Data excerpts
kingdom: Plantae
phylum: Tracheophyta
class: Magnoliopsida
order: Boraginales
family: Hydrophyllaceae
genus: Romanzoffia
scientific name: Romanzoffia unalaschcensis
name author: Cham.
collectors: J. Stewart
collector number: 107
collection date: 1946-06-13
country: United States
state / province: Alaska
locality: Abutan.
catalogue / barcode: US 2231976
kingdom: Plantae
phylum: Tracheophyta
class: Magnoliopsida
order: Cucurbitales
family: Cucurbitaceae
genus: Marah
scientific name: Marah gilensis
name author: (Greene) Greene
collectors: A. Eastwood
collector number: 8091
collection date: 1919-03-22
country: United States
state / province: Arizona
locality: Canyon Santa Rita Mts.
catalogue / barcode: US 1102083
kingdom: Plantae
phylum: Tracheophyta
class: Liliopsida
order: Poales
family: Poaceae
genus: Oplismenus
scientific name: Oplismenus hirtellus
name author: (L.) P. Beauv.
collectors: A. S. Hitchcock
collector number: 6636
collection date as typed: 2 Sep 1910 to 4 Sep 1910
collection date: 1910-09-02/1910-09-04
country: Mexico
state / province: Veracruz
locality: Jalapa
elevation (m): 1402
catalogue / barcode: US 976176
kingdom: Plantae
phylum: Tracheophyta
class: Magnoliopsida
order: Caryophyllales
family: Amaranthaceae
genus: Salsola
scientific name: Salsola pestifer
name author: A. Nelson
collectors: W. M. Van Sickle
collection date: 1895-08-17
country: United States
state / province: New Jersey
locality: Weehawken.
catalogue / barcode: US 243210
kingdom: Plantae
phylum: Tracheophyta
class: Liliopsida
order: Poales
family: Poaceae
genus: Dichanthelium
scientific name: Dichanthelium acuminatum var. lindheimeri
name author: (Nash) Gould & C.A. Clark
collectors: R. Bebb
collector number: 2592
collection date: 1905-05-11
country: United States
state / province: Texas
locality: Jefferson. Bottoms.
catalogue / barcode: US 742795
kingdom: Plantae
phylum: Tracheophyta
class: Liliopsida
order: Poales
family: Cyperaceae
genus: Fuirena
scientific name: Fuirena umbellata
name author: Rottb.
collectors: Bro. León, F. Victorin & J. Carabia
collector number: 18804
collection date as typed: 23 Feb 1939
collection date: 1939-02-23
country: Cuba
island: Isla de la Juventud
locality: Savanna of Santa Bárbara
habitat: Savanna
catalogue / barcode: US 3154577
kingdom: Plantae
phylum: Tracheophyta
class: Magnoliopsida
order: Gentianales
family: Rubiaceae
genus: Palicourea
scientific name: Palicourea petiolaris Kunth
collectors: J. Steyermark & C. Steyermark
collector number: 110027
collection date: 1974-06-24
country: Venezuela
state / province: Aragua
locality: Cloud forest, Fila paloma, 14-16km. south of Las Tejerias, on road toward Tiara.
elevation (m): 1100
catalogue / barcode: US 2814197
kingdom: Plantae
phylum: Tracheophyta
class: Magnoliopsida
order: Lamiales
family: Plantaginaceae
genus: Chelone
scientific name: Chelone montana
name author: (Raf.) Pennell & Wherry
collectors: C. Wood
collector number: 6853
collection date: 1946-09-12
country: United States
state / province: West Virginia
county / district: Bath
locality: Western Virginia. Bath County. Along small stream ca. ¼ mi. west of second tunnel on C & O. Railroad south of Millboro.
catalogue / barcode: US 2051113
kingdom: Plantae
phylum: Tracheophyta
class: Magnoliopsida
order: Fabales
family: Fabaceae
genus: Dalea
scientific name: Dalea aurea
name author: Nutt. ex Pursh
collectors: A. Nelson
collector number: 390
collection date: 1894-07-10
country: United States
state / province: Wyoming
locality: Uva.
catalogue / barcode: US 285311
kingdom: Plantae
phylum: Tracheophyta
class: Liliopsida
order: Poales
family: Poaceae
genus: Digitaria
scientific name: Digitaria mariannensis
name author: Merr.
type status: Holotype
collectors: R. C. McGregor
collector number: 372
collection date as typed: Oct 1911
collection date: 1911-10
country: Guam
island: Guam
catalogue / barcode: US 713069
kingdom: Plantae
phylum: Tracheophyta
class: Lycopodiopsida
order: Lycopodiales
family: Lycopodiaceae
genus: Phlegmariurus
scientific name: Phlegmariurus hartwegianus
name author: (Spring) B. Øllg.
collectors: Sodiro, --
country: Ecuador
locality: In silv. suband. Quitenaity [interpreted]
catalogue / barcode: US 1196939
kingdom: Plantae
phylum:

— Direction —
Rename the field "catalogue / barcode" to "catalog number" in every one of the entries, and reproduce the lines with nothing else altered.

— Response below —
kingdom: Plantae
phylum: Tracheophyta
class: Magnoliopsida
order: Boraginales
family: Hydrophyllaceae
genus: Romanzoffia
scientific name: Romanzoffia unalaschcensis
name author: Cham.
collectors: J. Stewart
collector number: 107
collection date: 1946-06-13
country: United States
state / province: Alaska
locality: Abutan.
catalog number: US 2231976
kingdom: Plantae
phylum: Tracheophyta
class: Magnoliopsida
order: Cucurbitales
family: Cucurbitaceae
genus: Marah
scientific name: Marah gilensis
name author: (Greene) Greene
collectors: A. Eastwood
collector number: 8091
collection date: 1919-03-22
country: United States
state / province: Arizona
locality: Canyon Santa Rita Mts.
catalog number: US 1102083
kingdom: Plantae
phylum: Tracheophyta
class: Liliopsida
order: Poales
family: Poaceae
genus: Oplismenus
scientific name: Oplismenus hirtellus
name author: (L.) P. Beauv.
collectors: A. S. Hitchcock
collector number: 6636
collection date as typed: 2 Sep 1910 to 4 Sep 1910
collection date: 1910-09-02/1910-09-04
country: Mexico
state / province: Veracruz
locality: Jalapa
elevation (m): 1402
catalog number: US 976176
kingdom: Plantae
phylum: Tracheophyta
class: Magnoliopsida
order: Caryophyllales
family: Amaranthaceae
genus: Salsola
scientific name: Salsola pestifer
name author: A. Nelson
collectors: W. M. Van Sickle
collection date: 1895-08-17
country: United States
state / province: New Jersey
locality: Weehawken.
catalog number: US 243210
kingdom: Plantae
phylum: Tracheophyta
class: Liliopsida
order: Poales
family: Poaceae
genus: Dichanthelium
scientific name: Dichanthelium acuminatum var. lindheimeri
name author: (Nash) Gould & C.A. Clark
collectors: R. Bebb
collector number: 2592
collection date: 1905-05-11
country: United States
state / province: Texas
locality: Jefferson. Bottoms.
catalog number: US 742795
kingdom: Plantae
phylum: Tracheophyta
class: Liliopsida
order: Poales
family: Cyperaceae
genus: Fuirena
scientific name: Fuirena umbellata
name author: Rottb.
collectors: Bro. León, F. Victorin & J. Carabia
collector number: 18804
collection date as typed: 23 Feb 1939
collection date: 1939-02-23
country: Cuba
island: Isla de la Juventud
locality: Savanna of Santa Bárbara
habitat: Savanna
catalog number: US 3154577
kingdom: Plantae
phylum: Tracheophyta
class: Magnoliopsida
order: Gentianales
family: Rubiaceae
genus: Palicourea
scientific name: Palicourea petiolaris Kunth
collectors: J. Steyermark & C. Steyermark
collector number: 110027
collection date: 1974-06-24
country: Venezuela
state / province: Aragua
locality: Cloud forest, Fila paloma, 14-16km. south of Las Tejerias, on road toward Tiara.
elevation (m): 1100
catalog number: US 2814197
kingdom: Plantae
phylum: Tracheophyta
class: Magnoliopsida
order: Lamiales
family: Plantaginaceae
genus: Chelone
scientific name: Chelone montana
name author: (Raf.) Pennell & Wherry
collectors: C. Wood
collector number: 6853
collection date: 1946-09-12
country: United States
state / province: West Virginia
county / district: Bath
locality: Western Virginia. Bath County. Along small stream ca. ¼ mi. west of second tunnel on C & O. Railroad south of Millboro.
catalog number: US 2051113
kingdom: Plantae
phylum: Tracheophyta
class: Magnoliopsida
order: Fabales
family: Fabaceae
genus: Dalea
scientific name: Dalea aurea
name author: Nutt. ex Pursh
collectors: A. Nelson
collector number: 390
collection date: 1894-07-10
country: United States
state / province: Wyoming
locality: Uva.
catalog number: US 285311
kingdom: Plantae
phylum: Tracheophyta
class: Liliopsida
order: Poales
family: Poaceae
genus: Digitaria
scientific name: Digitaria mariannensis
name author: Merr.
type status: Holotype
collectors: R. C. McGregor
collector number: 372
collection date as typed: Oct 1911
collection date: 1911-10
country: Guam
island: Guam
catalog number: US 713069
kingdom: Plantae
phylum: Tracheophyta
class: Lycopodiopsida
order: Lycopodiales
family: Lycopodiaceae
genus: Phlegmariurus
scientific name: Phlegmariurus hartwegianus
name author: (Spring) B. Øllg.
collectors: Sodiro, --
country: Ecuador
locality: In silv. suband. Quitenaity [interpreted]
catalog number: US 1196939
kingdom: Plantae
phylum:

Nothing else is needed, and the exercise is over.